吻並沒有深入,就像那天在林俏俏公寓樓下的那個吻一樣。
很淺,橋楚甚至沒有喘氣。
但是卻莫名覺得呼吸很沉重。
“軍區還有事,我先走了。”秦佑珂親了一下她的耳朵,在那裏說道。
橋楚吹著夜風,在陽台晾了五分鍾,看著他走出客廳,走到花園,離開的背影。
身旁屬於他的氣息,早已經被風吹散。
直到王伯走過來,她才微微回神。
“少夫人,您怎麼在這裏吹風?夜裏風大,小心涼著。”王伯關心道。
橋楚一直看著秦佑珂離開的方向,收斂回目光,她說道:“一樓太熱鬧了,所以躲在這裏透透氣,王伯,有事嗎?”
“老爺讓您下樓。”王伯複述著駱勇軍的話。
“嗯,我現在就去。”橋楚點頭,往樓下走去。
王伯跟在她的身後,問道:“少夫人,您看到少爺了嗎?老爺也在找他。”
橋楚看了一眼臥室的方向,王伯是駱家多年的老管家,什麼該知道的不該知道的,他是全都知道。

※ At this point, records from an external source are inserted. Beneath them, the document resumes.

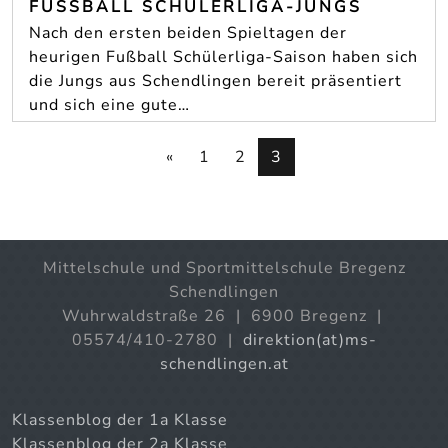
FUSSBALL SCHÜLERLIGA-JUNGS
Nach den ersten beiden Spieltagen der
heurigen Fußball Schülerliga-Saison haben sich
die Jungs aus Schendlingen bereit präsentiert
und sich eine gute…
«
1
2
3
Mittelschule und Sportmittelschule Bregenz
Schendlingen
Wuhrwaldstraße 26 | 6900 Bregenz |
05574/410-2780 |
direktion(at)ms-
schendlingen.at
Klassenblog der 1a Klasse
Klassenblog der 2a Klasse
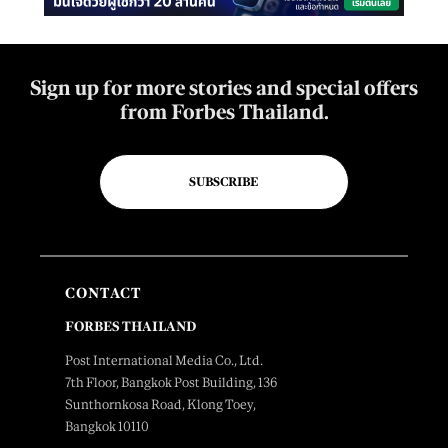
Sign up for more stories and special offers
from Forbes Thailand.
SUBSCRIBE
CONTACT
FORBES THAILAND
Post International Media Co., Ltd.
7th Floor, Bangkok Post Building, 136
Sunthornkosa Road, Klong Toey,
Bangkok 10110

“他在辦事,應該還需要一段時間,你還是不要打擾著他為好。”之前聽秦佑珂說的話,感覺他們正興致上頭。
“是。”王伯瞬間明白,要是打擾了,倒黴的還是自己。
橋楚微微抬起禮服的裙擺,往樓下走去。
“王伯。”她忽然想到什麼事。
“少夫人?”王伯在她背後應道。
“等會兒讓家裏的女傭把另外一個客房給收拾收拾,我今晚要去那邊睡。”橋楚不想睡他們剛辦完事的房間。
“是。”王伯心裏知道原因,答應道。
“還有,明天把我那個房間的東西都搬到那個客房,梳妝台上的東西都不要了。”橋楚繼續吩咐著。
她寧願心疼一下自己的錢,也不要繼續用那些護膚品。
誰知道桃雨竹會不會惡心到對她的那些護膚品做了什麼?
“是。”王伯全部答應,心裏替著橋楚不值。
駱勇軍看見橋楚走下來,沒有見到駱天馳,“小楚,天馳呢?”他以為他們夫妻應該在一起的。

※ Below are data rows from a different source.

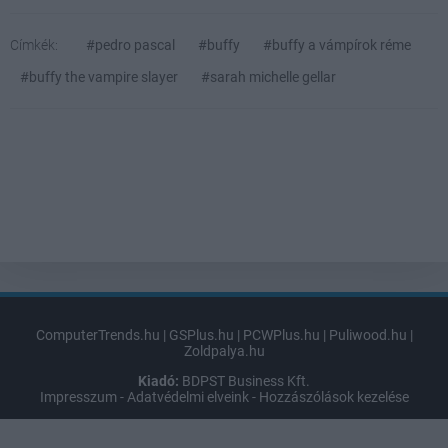
Címkék:
#pedro pascal
#buffy
#buffy a vámpírok réme
#buffy the vampire slayer
#sarah michelle gellar
ComputerTrends.hu
|
GSPlus.hu
|
PCWPlus.hu
|
Puliwood.hu
|
Zoldpalya.hu
Kiadó:
BDPST Business Kft.
Impresszum
-
Adatvédelmi elveink
-
Hozzászólások kezelése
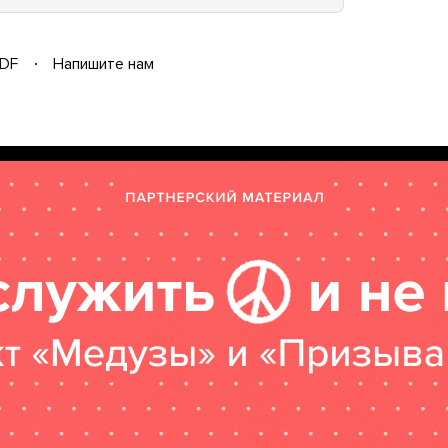
DF
Напишите нам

“天馳說去談工作的事情了,我也找不著他。”橋楚垂下眼眉,嘴角勾起一抹笑容,假裝什麼都不知道。
“胡鬧,現在是宴會時間,談什麼工作。”駱勇軍皺眉,看著王伯,“王伯,你也找不著嗎?”
“老爺,剛才我把別墅找了一遍,也沒有見著少爺。”王伯低頭說道。
橋楚提議著:“公公,要不您給他打一個電話吧,天馳工作的時候很認真,我不敢打擾。”
她做足一個體貼的妻子的形象。
而事實上,讓駱勇軍去壞駱天馳的好事,他有怒火也不敢發出來。
對駱勇軍發脾氣,他恐怕是不想要公司了。
駱勇軍果然打了一通電話,說道:“天馳,宴會差不多了,你人到哪裏去了?”
橋楚不知道駱天馳在電話那頭說了什麼,駱勇軍很快就結束了電話。
“等會兒吧。”他對著橋楚說道。
“好的,公公。”橋楚彎起嘴唇,應允道。
沒過多久,她就看見駱天馳下樓,再過了一會兒,桃雨竹也下樓了。